Data items
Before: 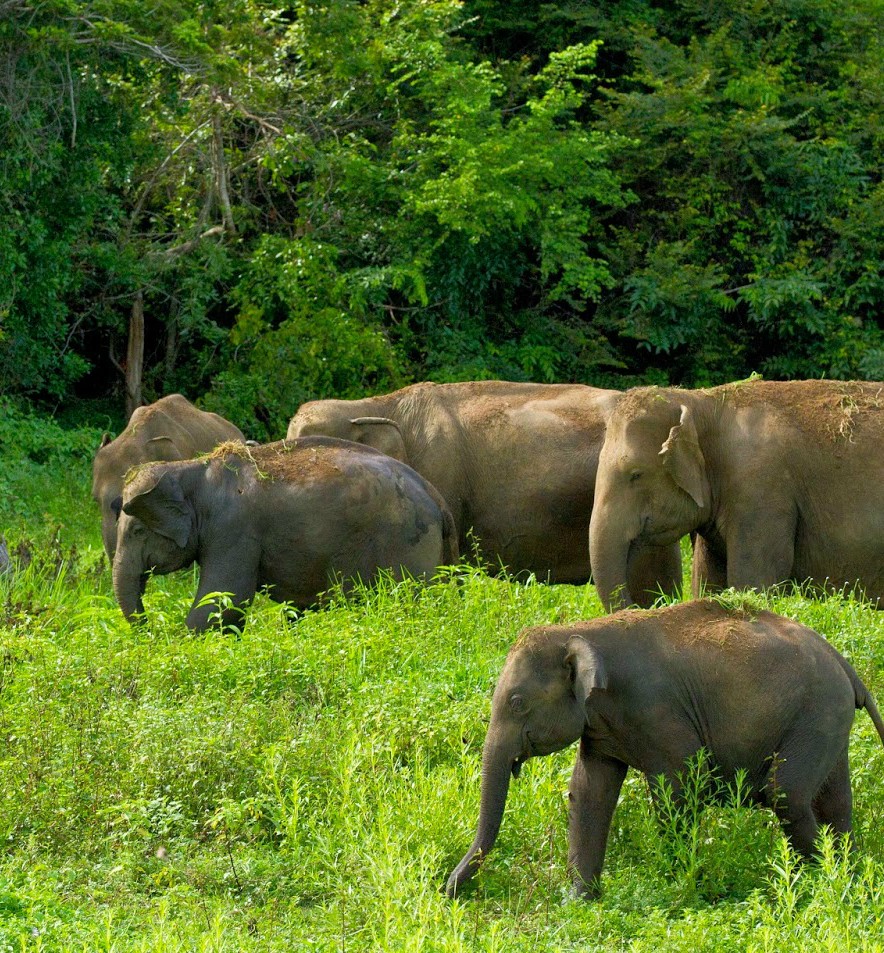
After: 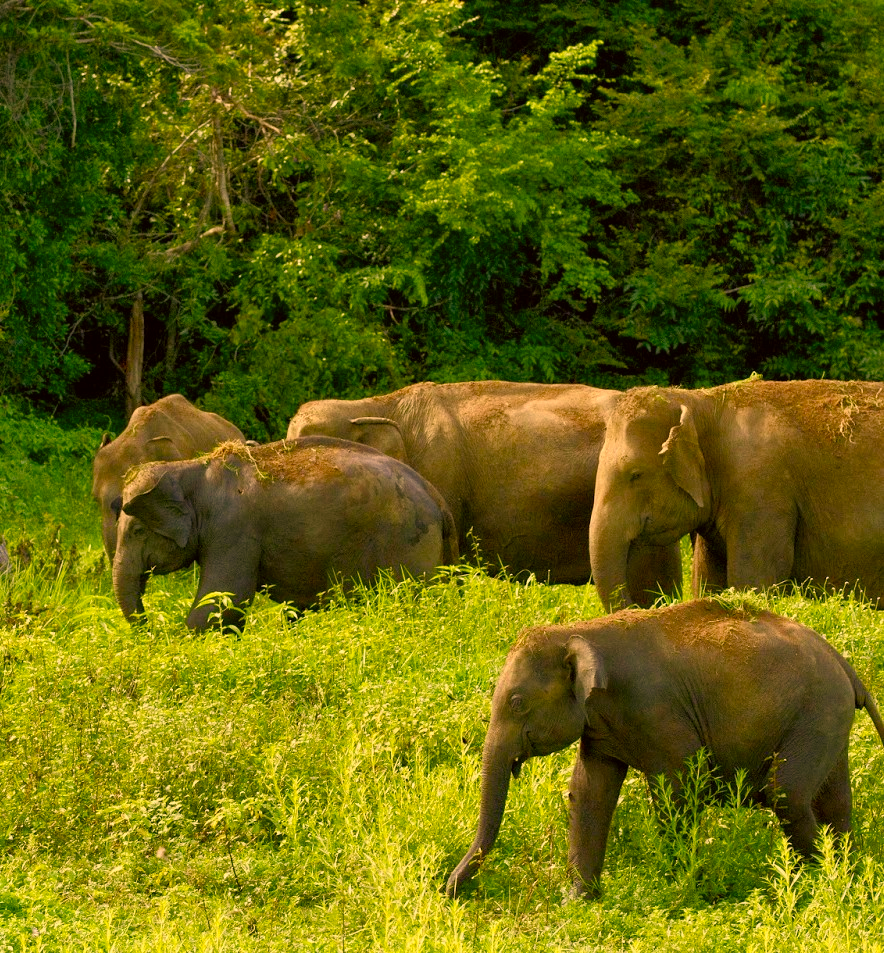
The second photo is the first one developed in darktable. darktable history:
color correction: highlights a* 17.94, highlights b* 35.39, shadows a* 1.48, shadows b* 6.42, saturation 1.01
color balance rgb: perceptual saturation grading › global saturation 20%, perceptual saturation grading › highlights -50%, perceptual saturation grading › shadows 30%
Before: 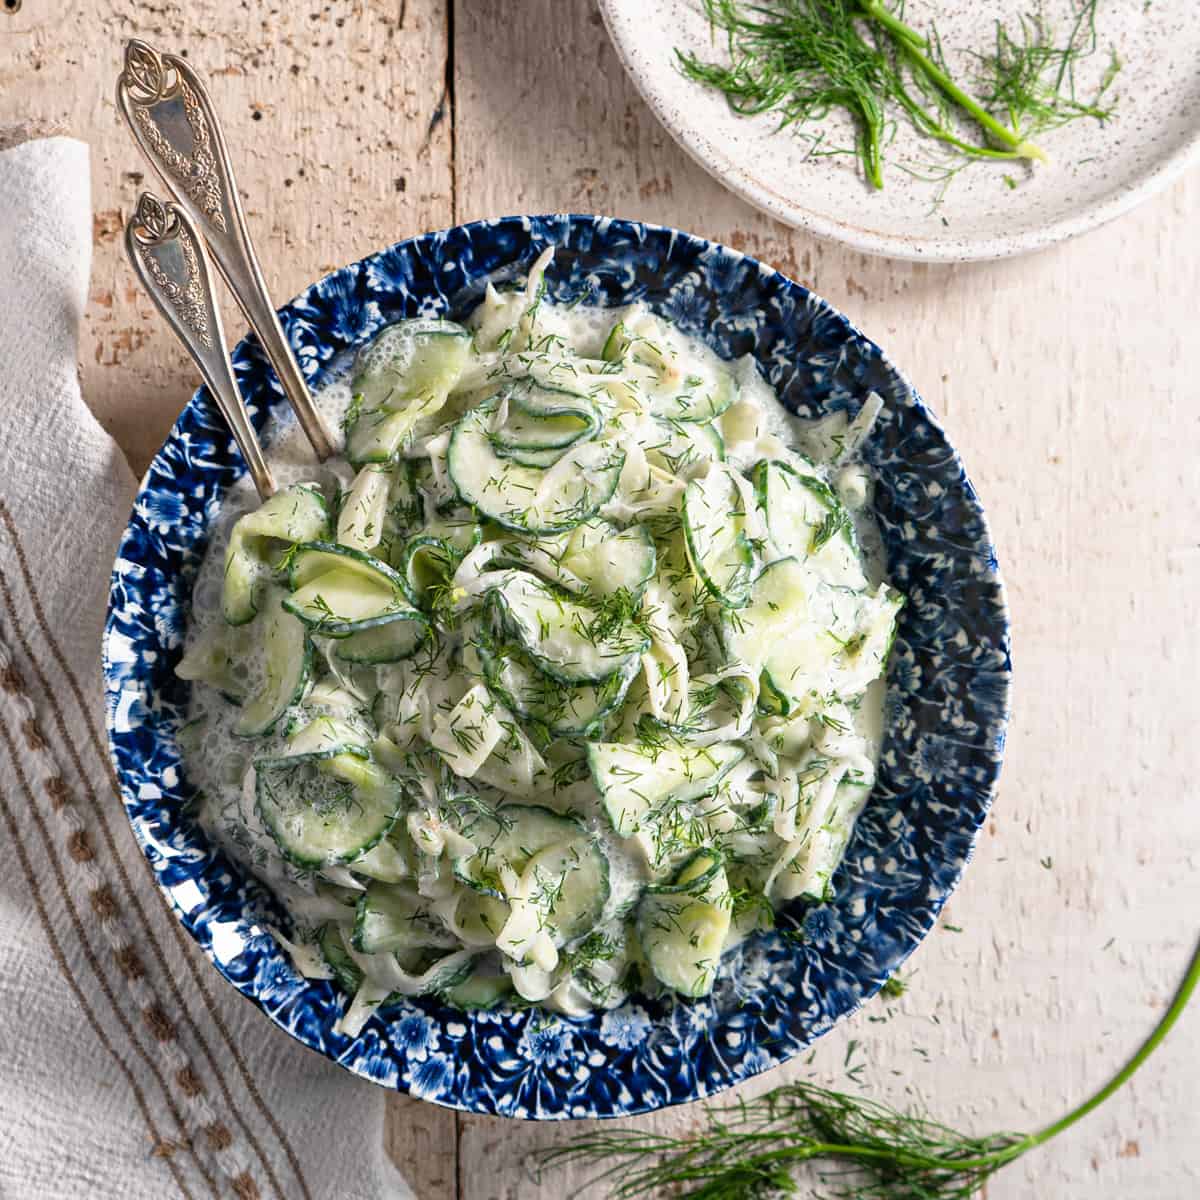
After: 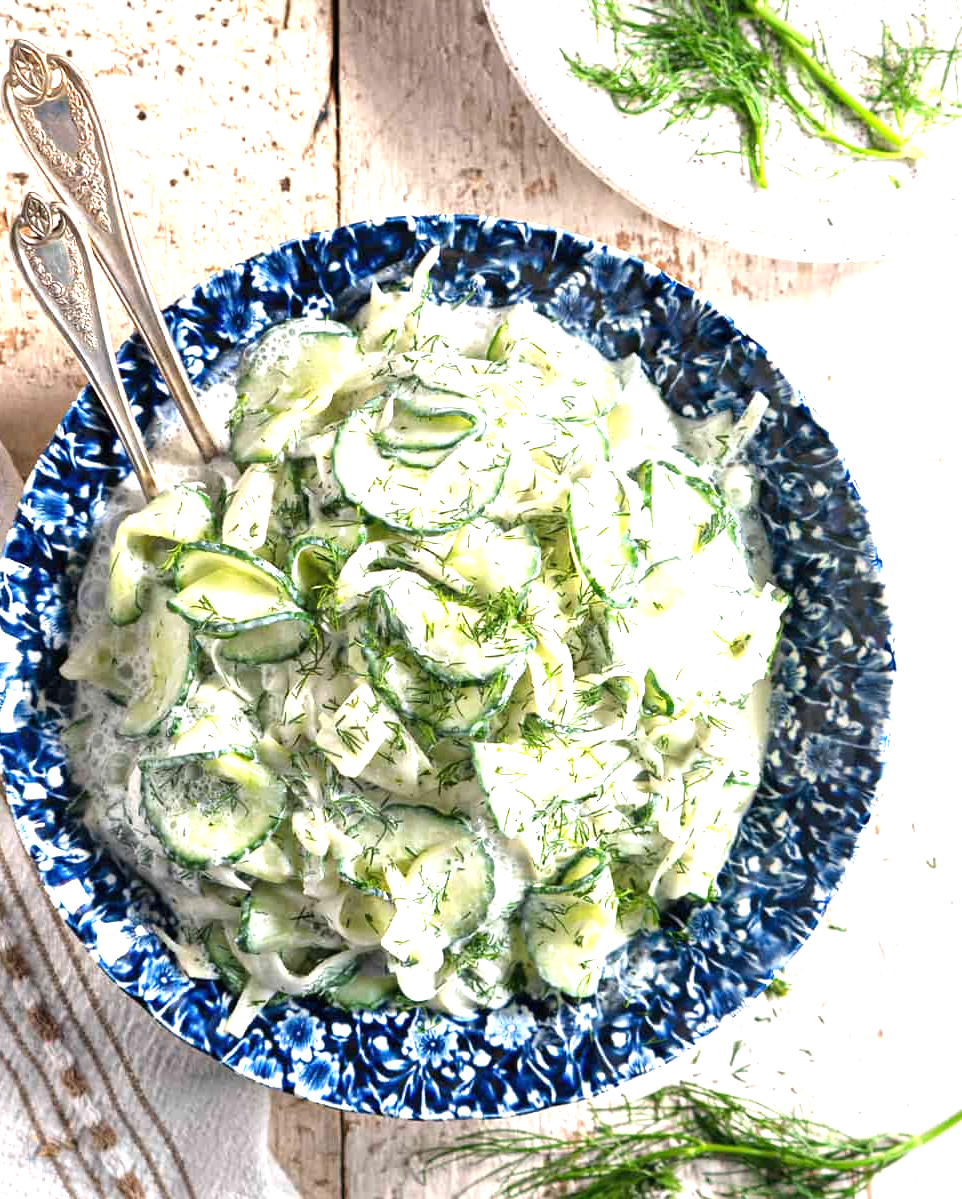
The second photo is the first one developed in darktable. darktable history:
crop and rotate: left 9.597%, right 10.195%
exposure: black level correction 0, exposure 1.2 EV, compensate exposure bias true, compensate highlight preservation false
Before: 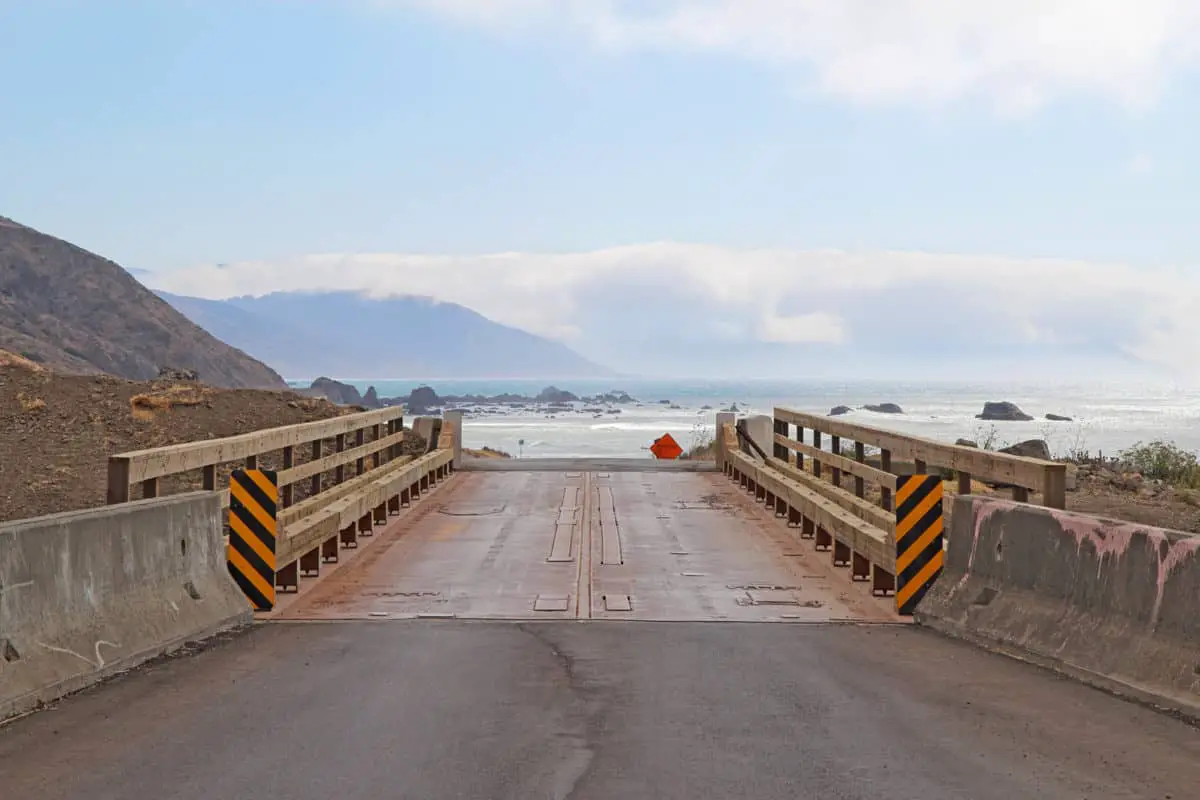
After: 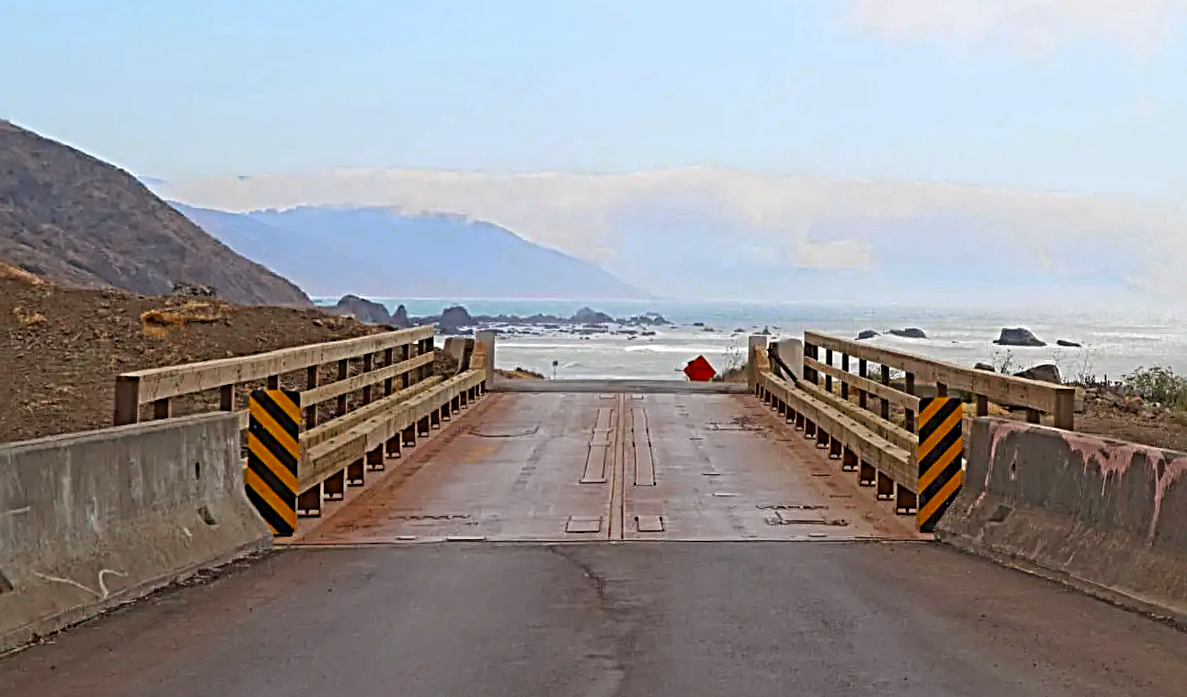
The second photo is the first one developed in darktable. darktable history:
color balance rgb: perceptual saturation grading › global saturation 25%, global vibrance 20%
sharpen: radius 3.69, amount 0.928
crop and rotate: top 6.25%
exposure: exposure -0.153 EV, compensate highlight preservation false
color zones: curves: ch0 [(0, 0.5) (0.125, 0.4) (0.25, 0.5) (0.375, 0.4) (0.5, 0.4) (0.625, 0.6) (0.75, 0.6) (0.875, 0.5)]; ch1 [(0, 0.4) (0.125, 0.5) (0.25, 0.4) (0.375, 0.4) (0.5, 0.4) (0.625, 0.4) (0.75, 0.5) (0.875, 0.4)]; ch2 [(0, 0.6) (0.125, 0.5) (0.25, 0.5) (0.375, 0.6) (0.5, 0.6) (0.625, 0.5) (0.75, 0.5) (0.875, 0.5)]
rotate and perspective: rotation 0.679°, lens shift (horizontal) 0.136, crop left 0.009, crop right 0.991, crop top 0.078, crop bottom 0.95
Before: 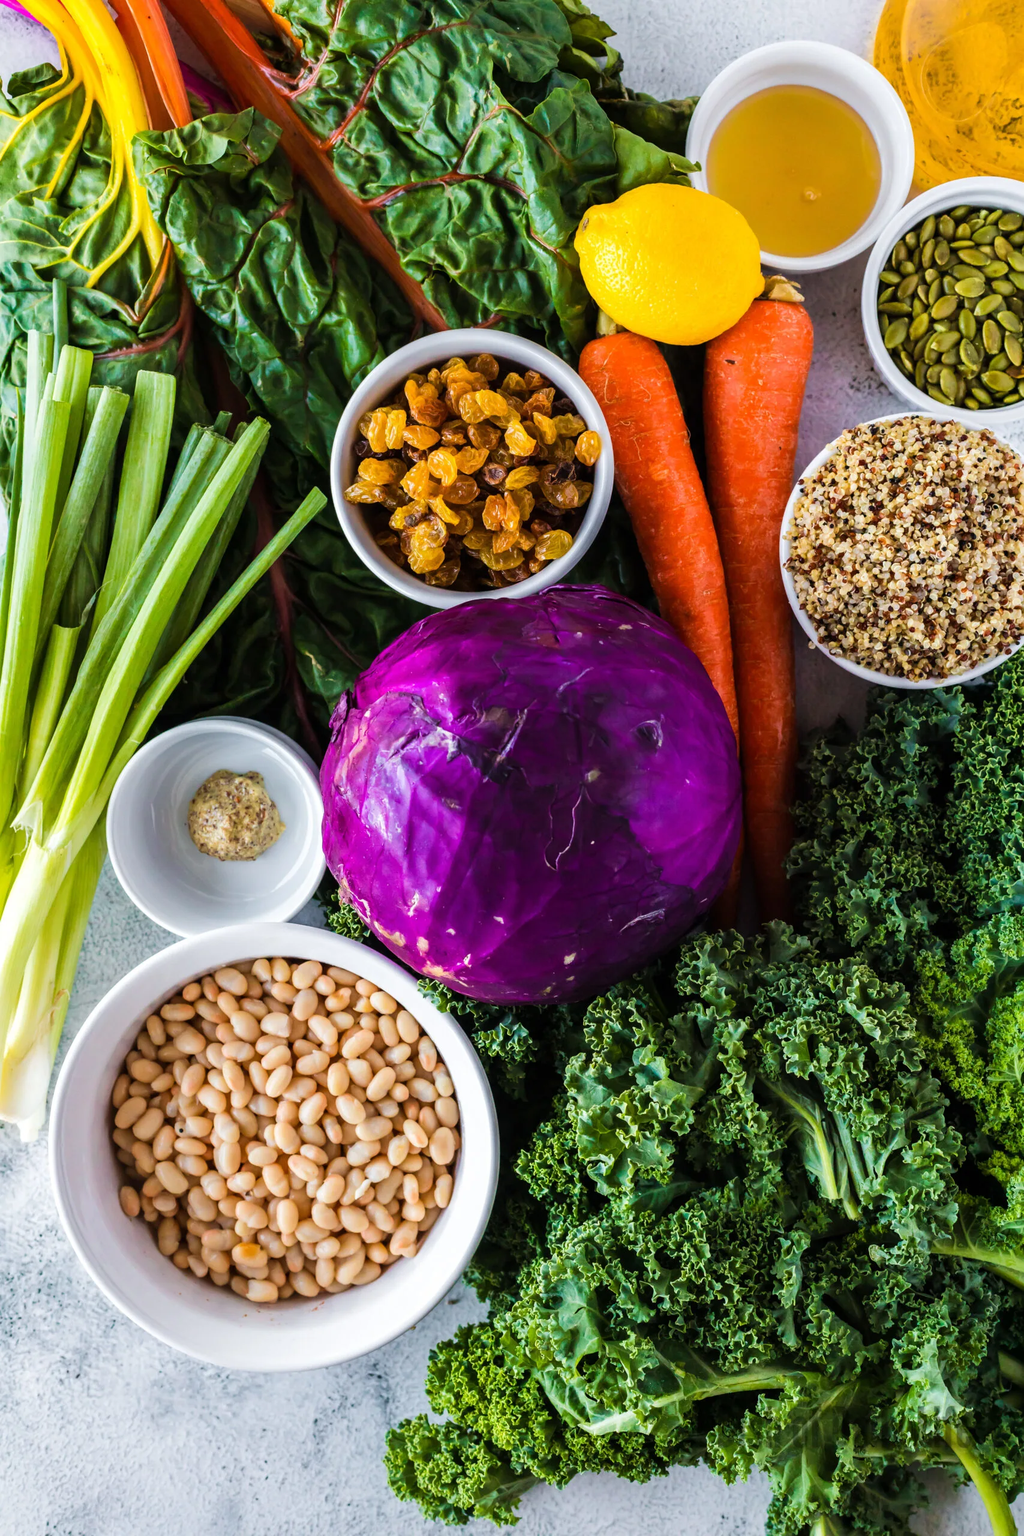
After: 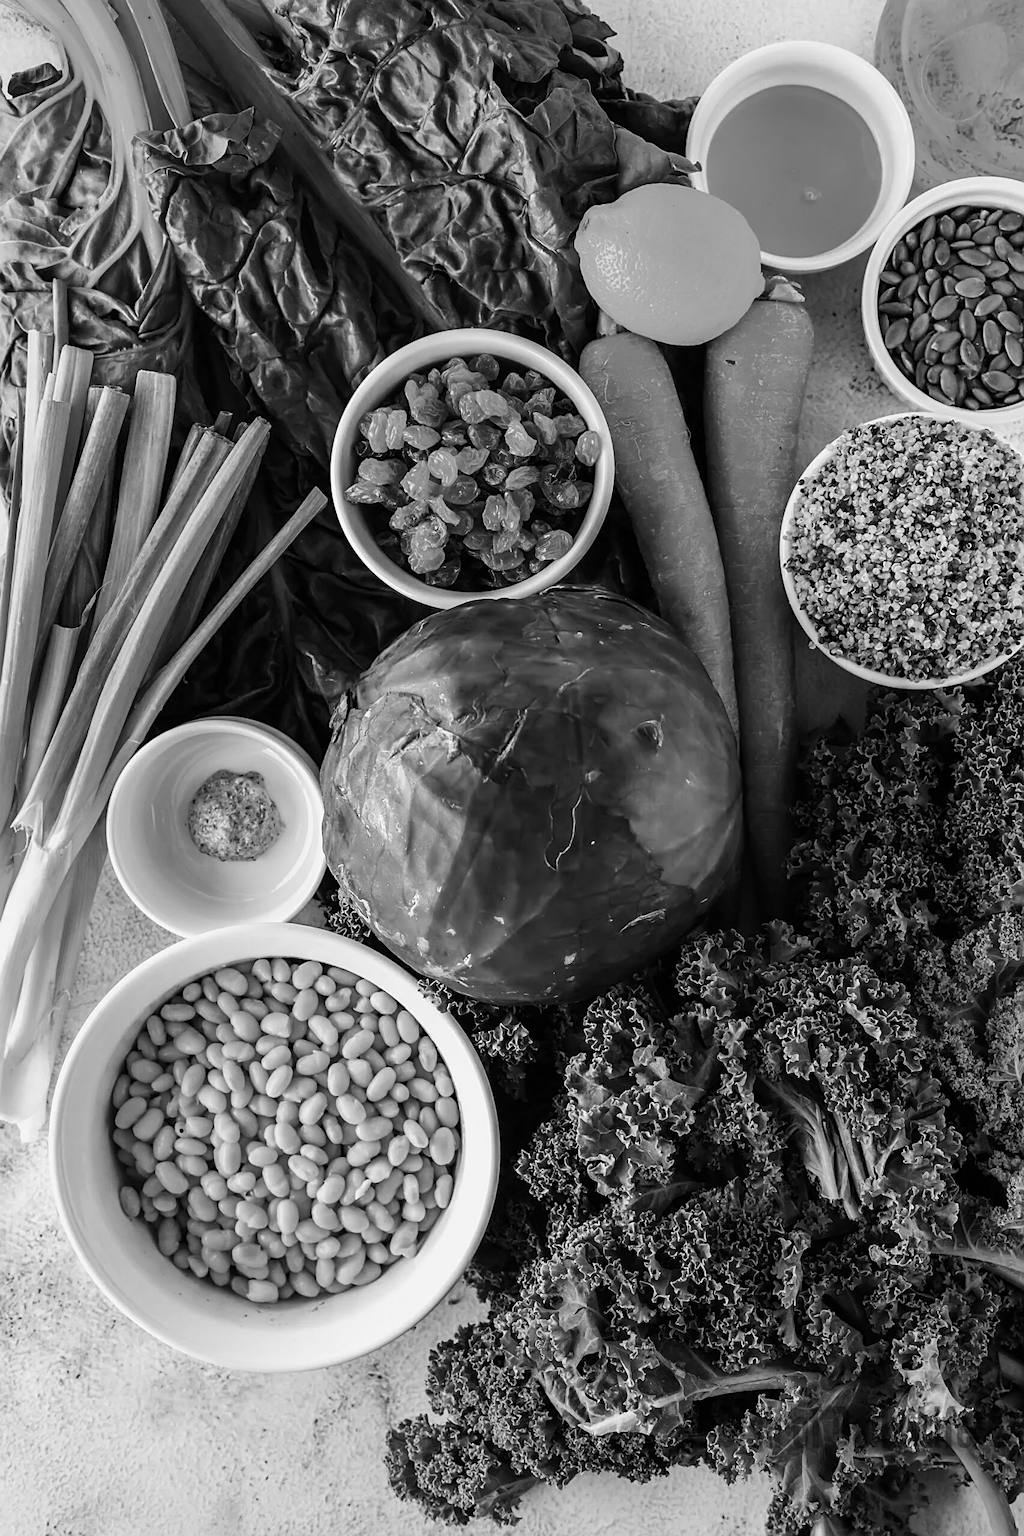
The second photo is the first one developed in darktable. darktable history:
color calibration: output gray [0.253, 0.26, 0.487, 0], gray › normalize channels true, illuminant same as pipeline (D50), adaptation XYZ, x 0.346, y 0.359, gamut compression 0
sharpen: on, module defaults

▶ **REQUIREMENTS**
Rewrite the stretch from the start of the listing through the line containing "color correction: highlights", substituting "edited" for "developed" and leaving everything else unchanged. Omit the pictures from your answer.

▶ **FINISHED ANSWER**
Before: 
After: 
The second photo is the first one edited in darktable. darktable history:
color correction: highlights a* 17.94, highlights b* 35.39, shadows a* 1.48, shadows b* 6.42, saturation 1.01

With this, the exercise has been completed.